EXERCISE DETAILS
Render the lines of the items below, from the line containing "nachhaltigen Wirtschaft und Lebensweise" through the line containing "innovative Materialien sind ein", as a JSON list of strings with one string per line. Leave out any blank lines.

RECORDS FOR PROCESSING Start Marker

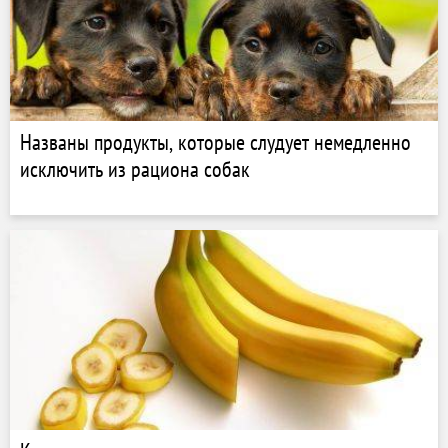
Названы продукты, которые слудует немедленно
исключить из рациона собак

RECORDS FOR PROCESSING End Marker
RECORDS FOR PROCESSING Start Marker

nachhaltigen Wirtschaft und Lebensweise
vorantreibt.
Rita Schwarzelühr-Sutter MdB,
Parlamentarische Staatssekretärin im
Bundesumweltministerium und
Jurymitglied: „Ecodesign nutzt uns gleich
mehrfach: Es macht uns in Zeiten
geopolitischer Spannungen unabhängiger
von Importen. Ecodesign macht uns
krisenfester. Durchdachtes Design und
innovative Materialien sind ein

RECORDS FOR PROCESSING End Marker
RECORDS FOR PROCESSING Start Marker

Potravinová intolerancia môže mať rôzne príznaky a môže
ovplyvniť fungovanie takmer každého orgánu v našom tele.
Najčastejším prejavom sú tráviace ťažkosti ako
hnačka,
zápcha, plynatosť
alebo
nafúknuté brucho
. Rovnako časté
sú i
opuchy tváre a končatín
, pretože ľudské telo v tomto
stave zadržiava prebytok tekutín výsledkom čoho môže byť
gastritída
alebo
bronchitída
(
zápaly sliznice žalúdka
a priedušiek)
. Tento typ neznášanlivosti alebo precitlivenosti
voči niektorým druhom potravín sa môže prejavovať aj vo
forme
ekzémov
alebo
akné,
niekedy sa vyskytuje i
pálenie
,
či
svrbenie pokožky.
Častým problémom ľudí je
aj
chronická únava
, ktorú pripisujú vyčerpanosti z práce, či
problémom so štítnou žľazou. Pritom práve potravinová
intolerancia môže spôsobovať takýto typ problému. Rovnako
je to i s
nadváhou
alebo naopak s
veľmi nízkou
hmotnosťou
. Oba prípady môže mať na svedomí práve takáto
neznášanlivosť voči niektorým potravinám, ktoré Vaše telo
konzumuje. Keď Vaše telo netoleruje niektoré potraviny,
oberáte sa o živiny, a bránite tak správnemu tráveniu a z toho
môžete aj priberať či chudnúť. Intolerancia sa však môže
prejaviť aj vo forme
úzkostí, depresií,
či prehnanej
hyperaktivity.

RECORDS FOR PROCESSING End Marker

SOLUTION TO THE PROBLEM
[
  "nachhaltigen Wirtschaft und Lebensweise",
  "vorantreibt.",
  "Rita Schwarzelühr-Sutter MdB,",
  "Parlamentarische Staatssekretärin im",
  "Bundesumweltministerium und",
  "Jurymitglied: „Ecodesign nutzt uns gleich",
  "mehrfach: Es macht uns in Zeiten",
  "geopolitischer Spannungen unabhängiger",
  "von Importen. Ecodesign macht uns",
  "krisenfester. Durchdachtes Design und",
  "innovative Materialien sind ein"
]